◆ **AIM OF THE EXERCISE**
Restate, word for word and with no pictures, the stretch of lines in the data below that begins at the line with "en partie à cause de son statut de personne" and ends at the line with "E’ possibile visionare", inclusive.

◆ **Data excerpts**
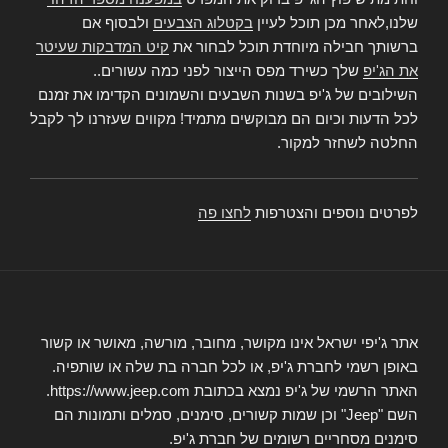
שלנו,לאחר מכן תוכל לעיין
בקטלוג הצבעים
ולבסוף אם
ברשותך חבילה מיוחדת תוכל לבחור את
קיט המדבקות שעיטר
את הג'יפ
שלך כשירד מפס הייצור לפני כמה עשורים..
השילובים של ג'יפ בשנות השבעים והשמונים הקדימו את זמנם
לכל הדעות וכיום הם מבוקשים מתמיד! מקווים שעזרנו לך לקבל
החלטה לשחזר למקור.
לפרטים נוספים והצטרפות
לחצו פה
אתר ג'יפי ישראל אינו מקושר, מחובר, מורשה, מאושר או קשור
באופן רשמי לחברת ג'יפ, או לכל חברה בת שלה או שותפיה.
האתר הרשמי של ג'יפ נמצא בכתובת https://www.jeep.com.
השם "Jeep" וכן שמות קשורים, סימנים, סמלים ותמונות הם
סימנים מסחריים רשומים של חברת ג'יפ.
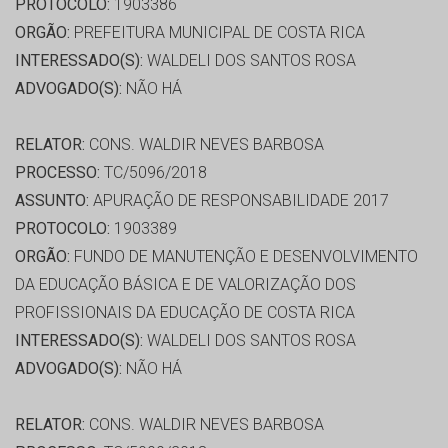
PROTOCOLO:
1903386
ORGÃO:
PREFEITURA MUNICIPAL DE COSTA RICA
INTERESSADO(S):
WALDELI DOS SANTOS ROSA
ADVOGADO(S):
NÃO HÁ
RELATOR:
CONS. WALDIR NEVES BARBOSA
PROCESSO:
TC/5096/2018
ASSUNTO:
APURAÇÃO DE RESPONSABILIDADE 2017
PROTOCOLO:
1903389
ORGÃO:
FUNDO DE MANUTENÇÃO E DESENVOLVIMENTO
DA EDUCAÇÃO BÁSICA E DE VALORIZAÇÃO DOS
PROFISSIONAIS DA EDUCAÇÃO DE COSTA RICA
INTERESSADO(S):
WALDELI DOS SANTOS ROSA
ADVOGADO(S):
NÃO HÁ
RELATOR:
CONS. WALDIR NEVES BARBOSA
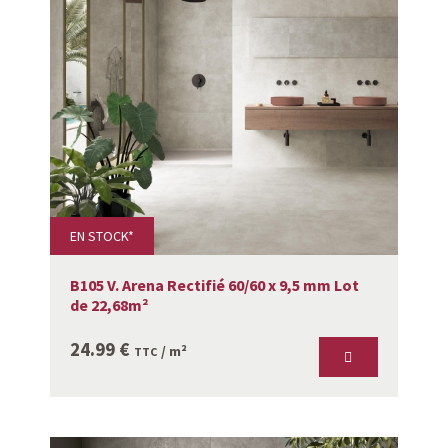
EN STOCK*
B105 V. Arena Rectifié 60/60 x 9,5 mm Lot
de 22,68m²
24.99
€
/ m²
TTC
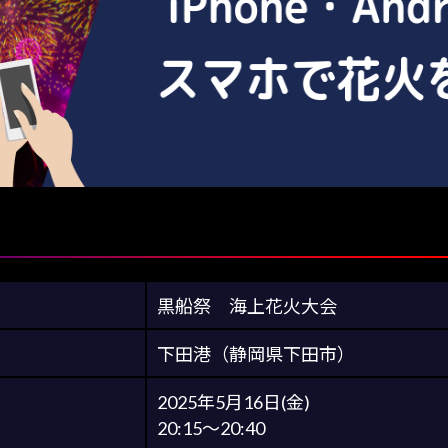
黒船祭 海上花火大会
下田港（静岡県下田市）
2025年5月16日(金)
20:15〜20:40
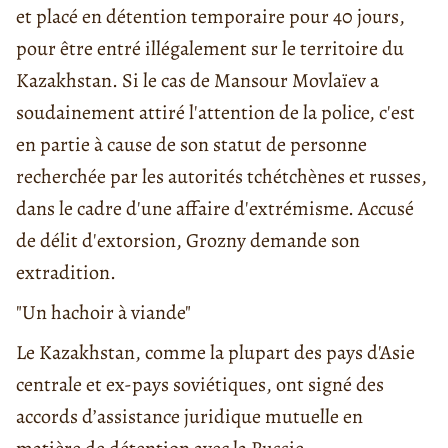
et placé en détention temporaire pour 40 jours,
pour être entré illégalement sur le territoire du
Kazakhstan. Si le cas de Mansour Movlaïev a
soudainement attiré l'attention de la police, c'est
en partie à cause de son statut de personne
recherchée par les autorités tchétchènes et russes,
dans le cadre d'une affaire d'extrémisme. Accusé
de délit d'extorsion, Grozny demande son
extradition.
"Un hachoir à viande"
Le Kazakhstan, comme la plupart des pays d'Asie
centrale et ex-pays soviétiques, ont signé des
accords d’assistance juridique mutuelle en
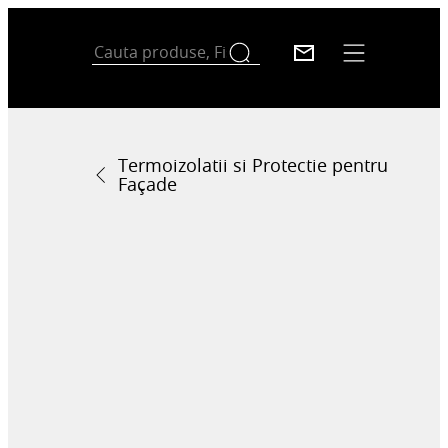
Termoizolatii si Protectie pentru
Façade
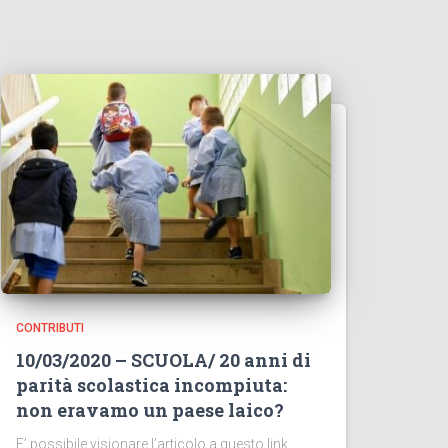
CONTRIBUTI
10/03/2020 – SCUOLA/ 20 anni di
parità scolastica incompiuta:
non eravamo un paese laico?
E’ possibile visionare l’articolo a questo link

---

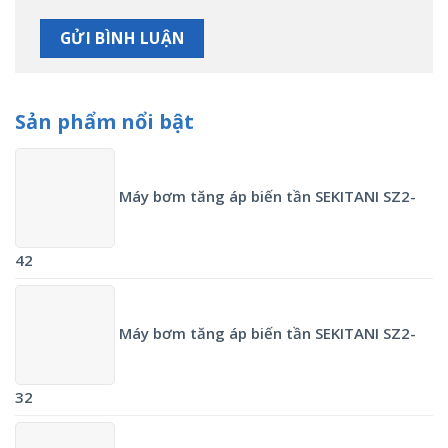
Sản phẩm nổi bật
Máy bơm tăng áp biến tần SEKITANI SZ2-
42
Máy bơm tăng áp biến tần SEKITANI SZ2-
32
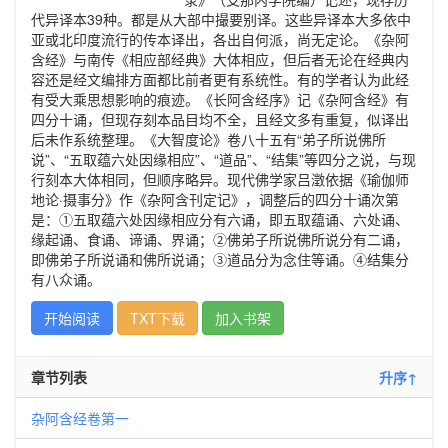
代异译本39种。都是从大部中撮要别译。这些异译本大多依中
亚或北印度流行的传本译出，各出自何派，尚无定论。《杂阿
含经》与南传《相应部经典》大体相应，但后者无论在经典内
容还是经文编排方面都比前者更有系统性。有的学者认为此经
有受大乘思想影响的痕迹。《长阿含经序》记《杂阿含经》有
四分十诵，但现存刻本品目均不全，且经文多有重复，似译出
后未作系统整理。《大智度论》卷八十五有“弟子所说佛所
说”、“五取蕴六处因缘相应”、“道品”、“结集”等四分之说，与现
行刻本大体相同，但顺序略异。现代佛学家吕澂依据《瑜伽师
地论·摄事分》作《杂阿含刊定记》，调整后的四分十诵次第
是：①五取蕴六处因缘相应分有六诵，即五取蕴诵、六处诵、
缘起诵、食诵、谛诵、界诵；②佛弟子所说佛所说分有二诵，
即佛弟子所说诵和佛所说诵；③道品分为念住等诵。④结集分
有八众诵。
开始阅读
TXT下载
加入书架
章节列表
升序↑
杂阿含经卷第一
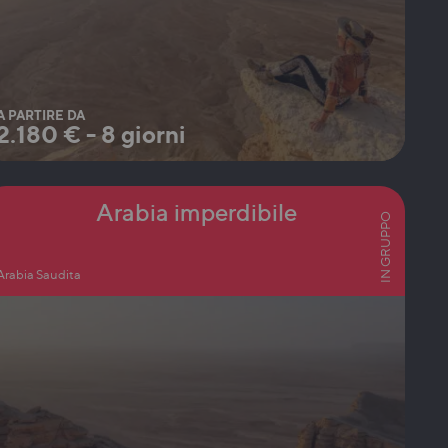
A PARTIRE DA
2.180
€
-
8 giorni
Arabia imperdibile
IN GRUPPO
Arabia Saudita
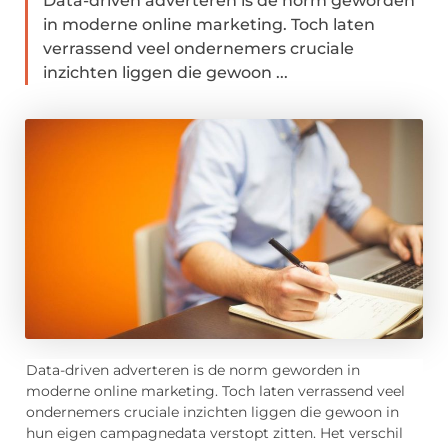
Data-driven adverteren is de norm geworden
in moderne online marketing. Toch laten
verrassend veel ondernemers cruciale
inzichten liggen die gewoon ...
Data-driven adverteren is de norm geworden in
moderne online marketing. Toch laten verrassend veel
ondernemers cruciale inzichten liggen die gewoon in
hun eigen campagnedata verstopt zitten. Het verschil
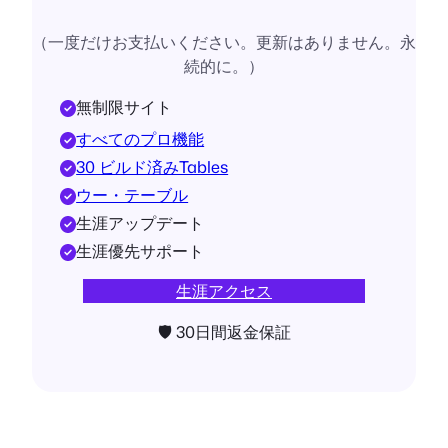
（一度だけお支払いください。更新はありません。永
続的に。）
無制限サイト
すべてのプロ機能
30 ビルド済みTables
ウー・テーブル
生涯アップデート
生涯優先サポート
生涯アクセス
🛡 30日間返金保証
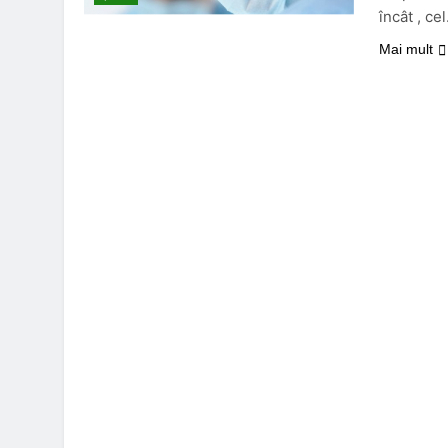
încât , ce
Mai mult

◆ **FINISHED EXERCISE**
en partie à cause de son statut de personne
recherchée par les autorités tchétchènes et russes,
dans le cadre d'une affaire d'extrémisme. Accusé
de délit d'extorsion, Grozny demande son
extradition.
"Un hachoir à viande"
Le Kazakhstan, comme la plupart des pays d'Asie
centrale et ex-pays soviétiques, ont signé des
accords d’assistance juridique mutuelle en
Termoizolatii si Protectie pentru
Façade
CONTRIBUTI
10/03/2020 – SCUOLA/ 20 anni di
parità scolastica incompiuta:
non eravamo un paese laico?
E’ possibile visionare l’articolo a questo link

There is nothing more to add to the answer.